Listed records:
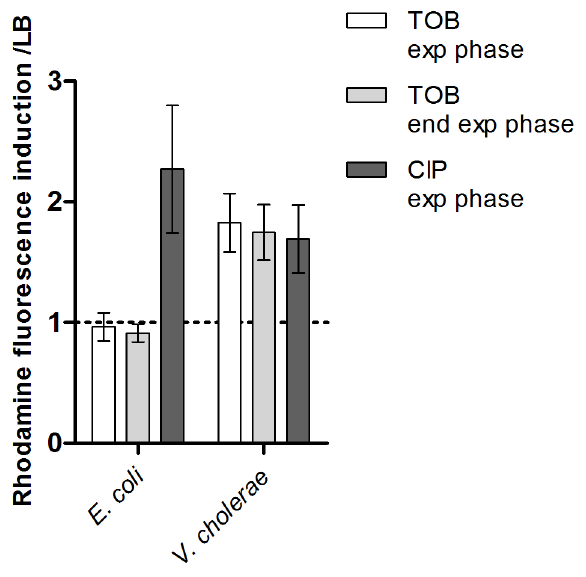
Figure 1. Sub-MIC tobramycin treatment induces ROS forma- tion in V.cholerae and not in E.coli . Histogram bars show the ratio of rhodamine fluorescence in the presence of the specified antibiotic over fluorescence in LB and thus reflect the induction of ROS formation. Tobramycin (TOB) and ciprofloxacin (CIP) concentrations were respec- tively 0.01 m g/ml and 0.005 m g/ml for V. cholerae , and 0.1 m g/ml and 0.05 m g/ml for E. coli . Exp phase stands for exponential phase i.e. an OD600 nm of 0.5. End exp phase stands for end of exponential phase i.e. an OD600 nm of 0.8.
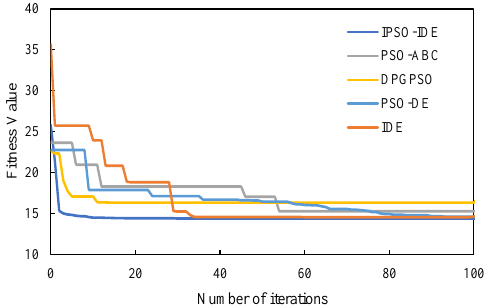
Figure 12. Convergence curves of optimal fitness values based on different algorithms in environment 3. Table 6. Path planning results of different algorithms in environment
---
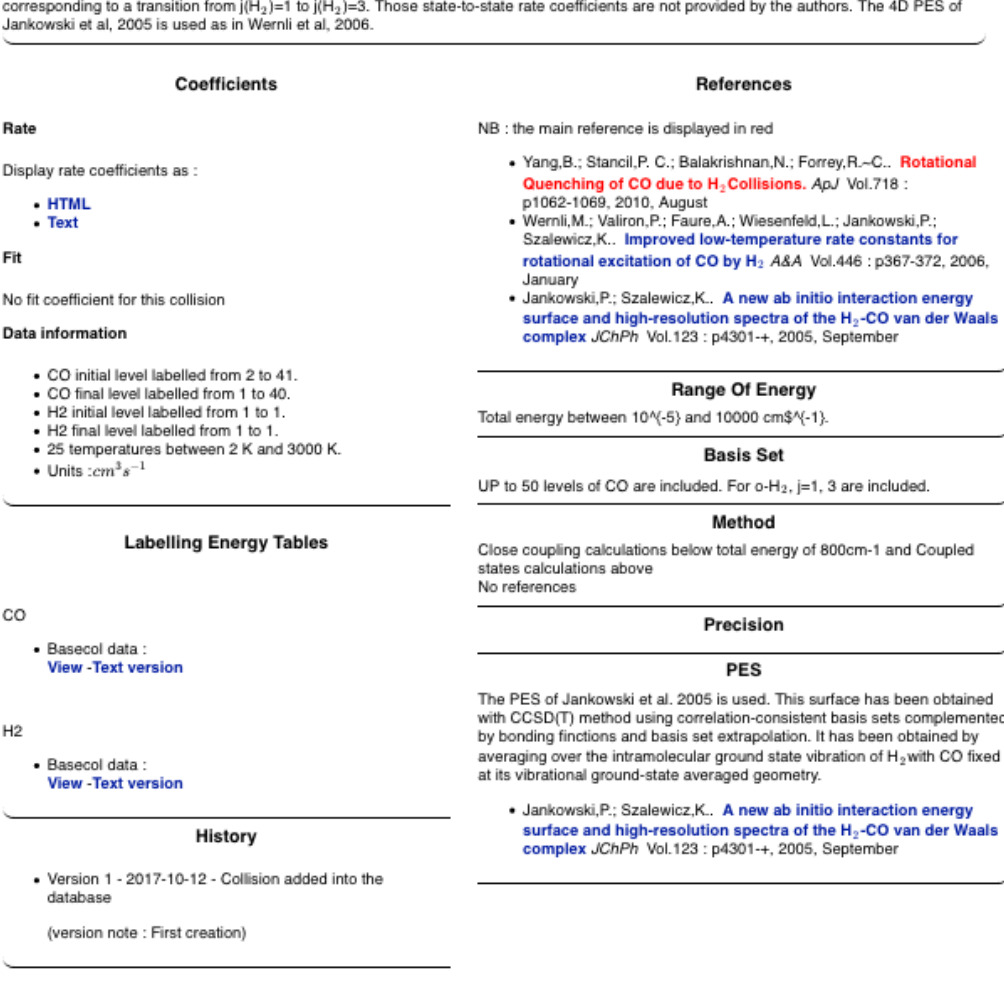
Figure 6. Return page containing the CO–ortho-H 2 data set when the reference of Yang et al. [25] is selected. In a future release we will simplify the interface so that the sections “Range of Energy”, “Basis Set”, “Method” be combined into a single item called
* * *
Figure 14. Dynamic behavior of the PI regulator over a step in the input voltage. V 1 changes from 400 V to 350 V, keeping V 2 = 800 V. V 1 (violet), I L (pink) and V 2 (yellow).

Instructions for the task:
Only the count is wanted. Count the lines of the data above that include the string "over".

Result for this exercise:
2